+++ TASK INPUT +++

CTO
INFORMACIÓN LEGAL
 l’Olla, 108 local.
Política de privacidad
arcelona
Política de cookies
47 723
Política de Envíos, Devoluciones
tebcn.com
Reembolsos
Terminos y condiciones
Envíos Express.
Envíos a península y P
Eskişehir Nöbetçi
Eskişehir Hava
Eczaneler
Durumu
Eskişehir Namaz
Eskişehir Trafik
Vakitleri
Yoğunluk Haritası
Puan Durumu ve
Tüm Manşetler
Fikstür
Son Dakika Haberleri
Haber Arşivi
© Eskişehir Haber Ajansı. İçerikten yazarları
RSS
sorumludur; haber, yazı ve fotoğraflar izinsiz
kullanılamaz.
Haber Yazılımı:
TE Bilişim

+++
+++ TASK INPUT +++

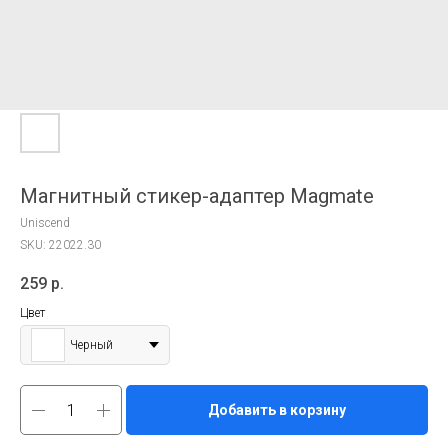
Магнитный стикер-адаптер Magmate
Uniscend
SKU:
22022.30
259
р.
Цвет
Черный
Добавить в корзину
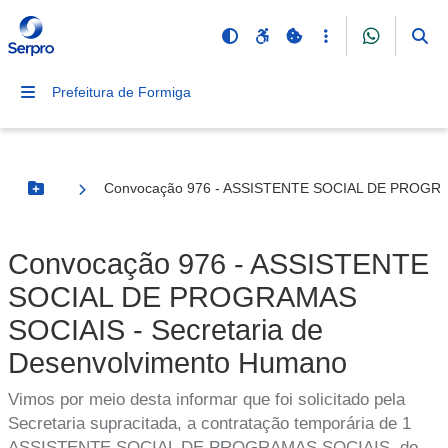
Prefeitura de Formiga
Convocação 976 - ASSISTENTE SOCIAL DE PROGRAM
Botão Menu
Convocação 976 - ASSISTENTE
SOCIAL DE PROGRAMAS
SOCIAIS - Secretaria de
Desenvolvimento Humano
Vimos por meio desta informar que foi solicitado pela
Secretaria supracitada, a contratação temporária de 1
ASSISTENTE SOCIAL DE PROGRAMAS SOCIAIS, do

+++

_ASSIGNMENT_
Pull out each line of the items above that contains the string "Convocação". Treat uppercase and lowercase letters as different.

_ANSWER SPACE_
Convocação 976 - ASSISTENTE SOCIAL DE PROGRAM
Convocação 976 - ASSISTENTE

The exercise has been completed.